La prima cosa che viene notata è lo stravolgimento della scaletta: la notizia diventa – secondo il critico – pressoché unicamente quella della guerra e tutte le altre notizie sono un suo corollario. «Il Tg1 di Monica Maggioni supera la gerarchia delle notizie e i titoli di testa, per immettere lo spettatore nella guerra con la copertina, l’evento capace di emozionare il pubblico: un tg immersivo». Secondo Freccero, questo primo esperimento – durato circa tre settimane – stava provocando, a lungo andare, un calo degli ascolti che, quindi, ha portato a rivedere la struttura del telegiornale.

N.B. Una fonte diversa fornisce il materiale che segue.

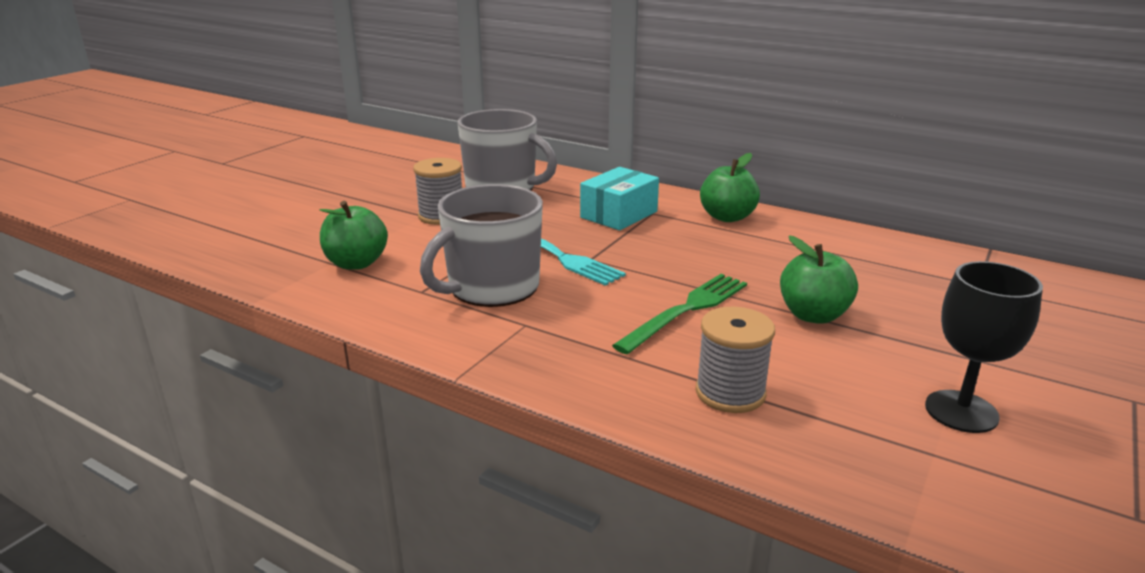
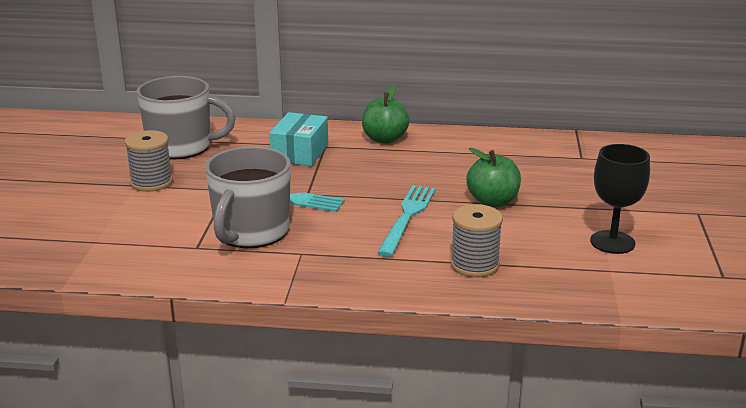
camera: 25 degrees left, 0 degrees up
green apple [320,201,388,270] -> none
green fork [612,274,747,354] -> turquoise fork [377,185,436,257]

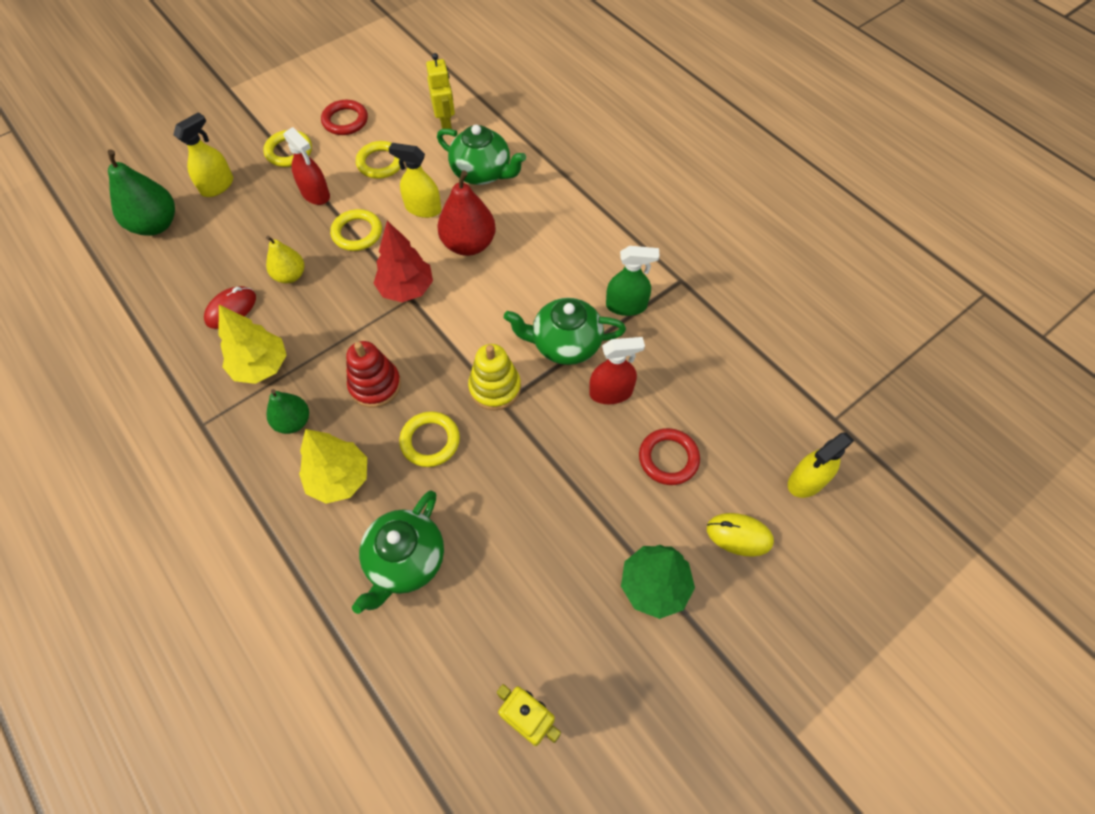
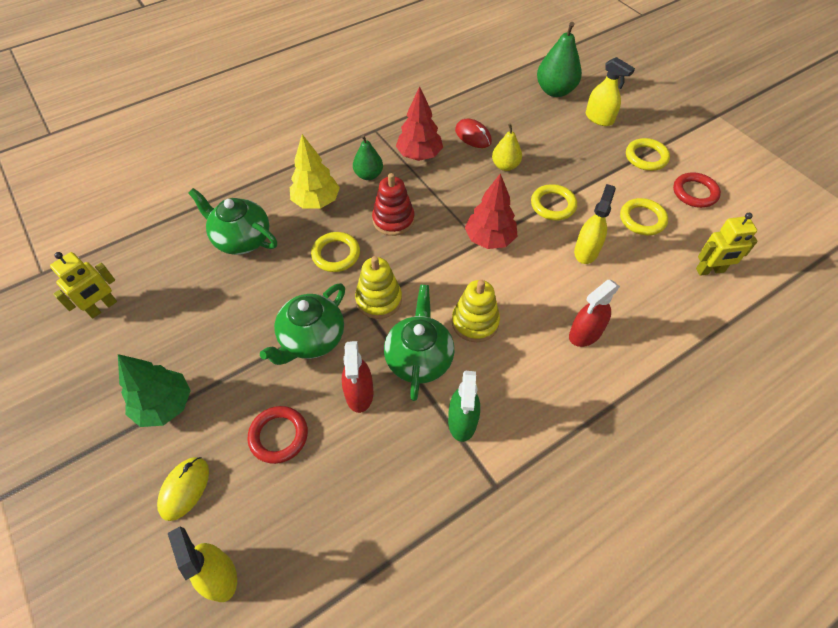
camera: 95 degrees right, 5 degrees down
yellow tree [219,305,287,384] -> red tree [396,86,443,161]
red spray bottle [283,127,330,205] -> red spray bottle moved to [569,280,620,347]
green teapot [437,125,526,185] -> green teapot moved to [260,283,345,365]
red pear [437,170,496,256] -> none
none -> yellow stacking toy [452,280,500,342]

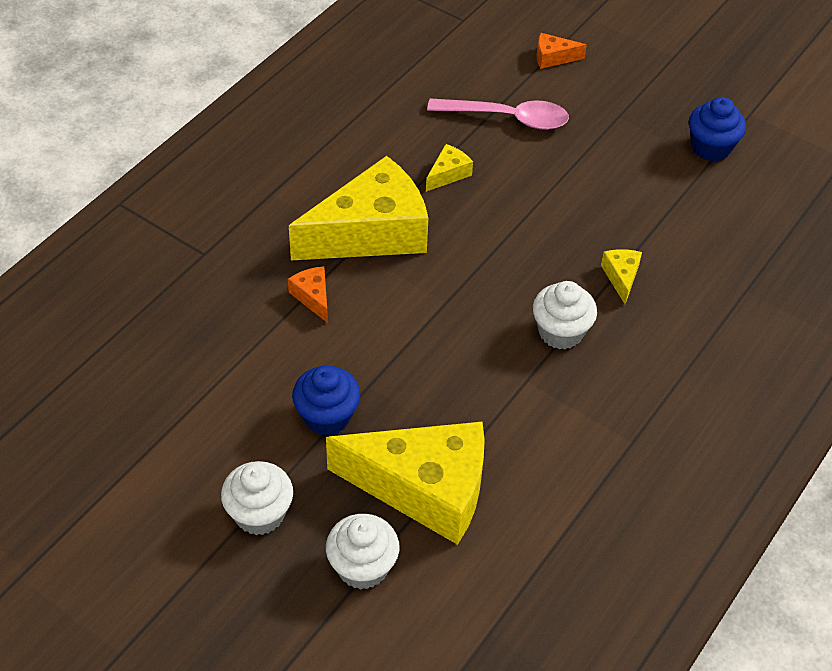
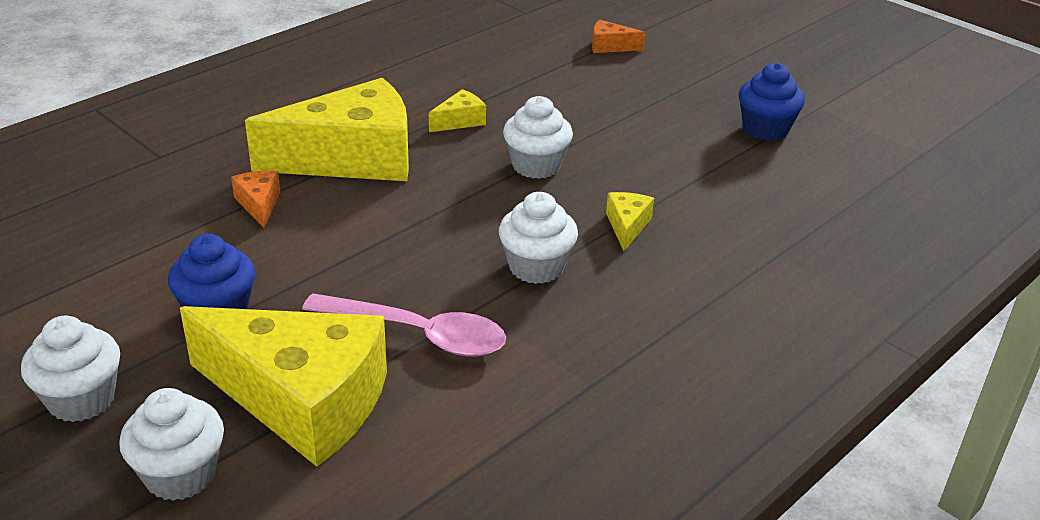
camera: 10 degrees right, 15 degrees down
pink spoon [427,98,569,130] -> pink spoon moved to [302,293,506,357]
none -> white cupcake [503,96,573,179]

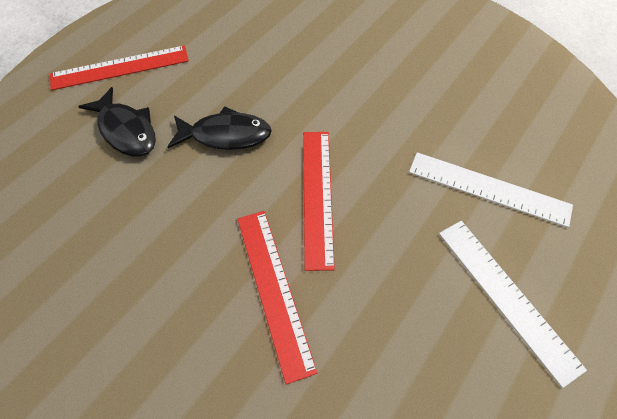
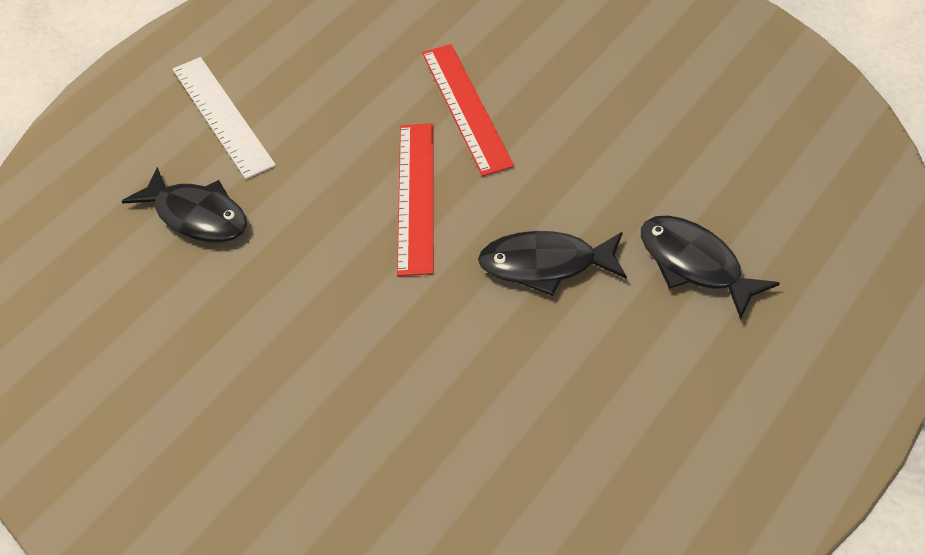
camera: 175 degrees left, 10 degrees down
red ruler [50,46,189,90] -> none
white ruler [409,152,573,228] -> black fish [122,167,247,242]

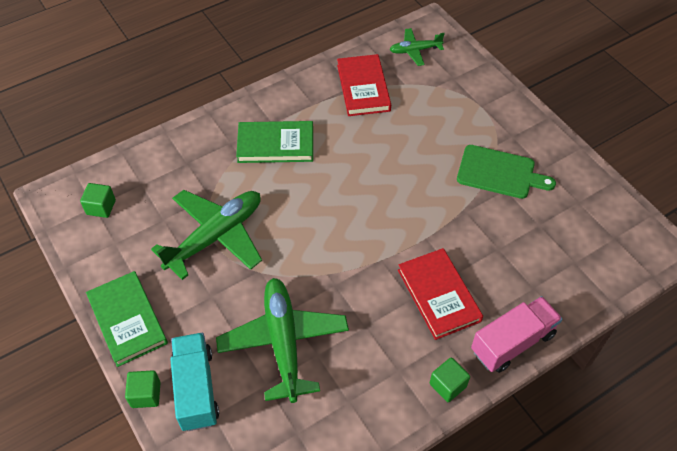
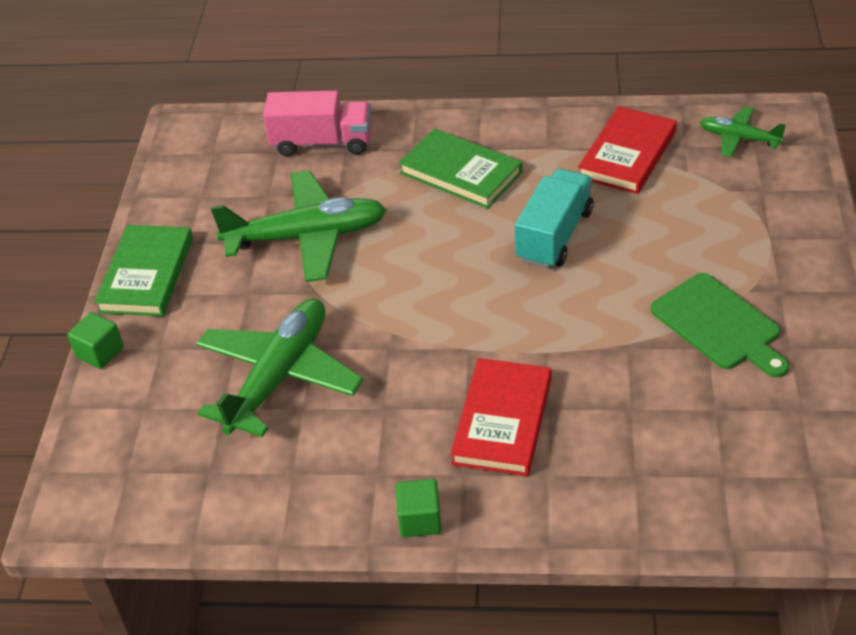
camera: 40 degrees right, 10 degrees down
green cube [80,183,116,218] -> none
turquoise truck [170,333,219,431] -> turquoise truck moved to [515,169,594,269]
pink truck [471,296,563,373] -> pink truck moved to [263,90,372,157]

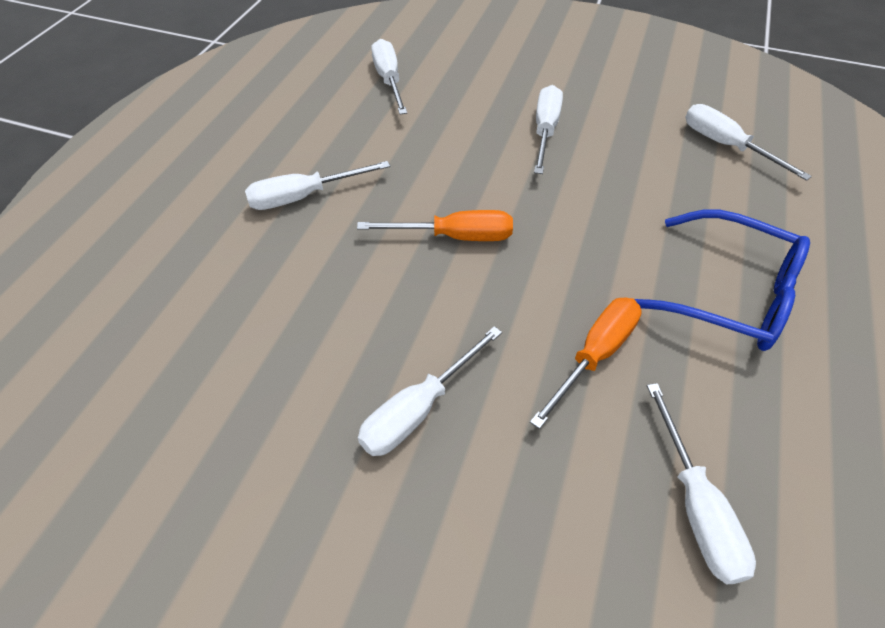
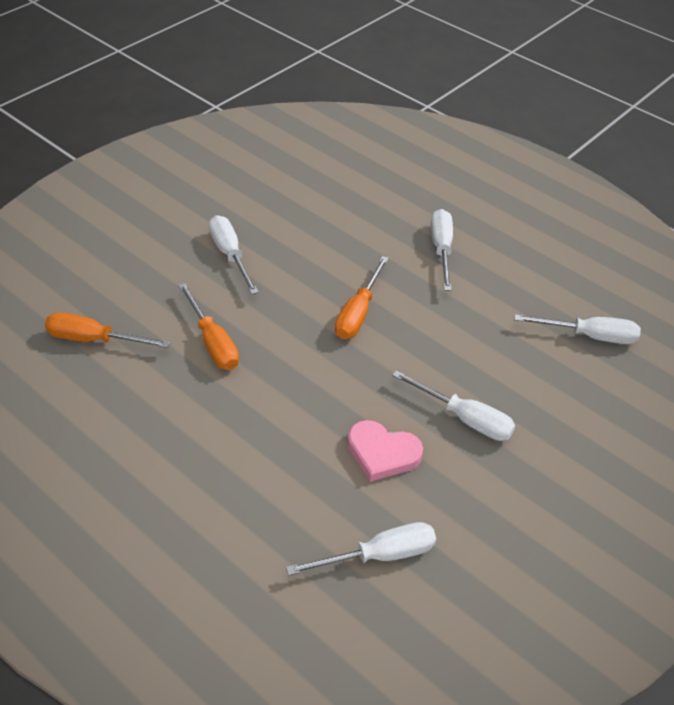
camera: 110 degrees right, 5 degrees down
blue glasses [634,210,810,351] -> none
white screwdriver [647,383,756,584] -> orange screwdriver [45,312,170,348]
none -> pink heart [347,420,423,482]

Carlo Freccero ha analizzato anche le altre versioni del Tg1, scomponendone la struttura ed evidenziandone la ripetitività, l’assenza di contesto storico e la funzionalità al racconto che ha sempre, come fulcro principale, la guerra. «L’informazione diventa comunicazione. Non si indaga la realtà, si crea attenzione e si fa notizia anche a costo di contraddirsi. Mozione degli affetti, demonizzazione del nemico, tv del dolore dovrebbero convincerci ad accettare la guerra. Tutto questo, però, non sembra funzioni: gli italiani sono ostili alla guerra, la gente non vuole la guerra».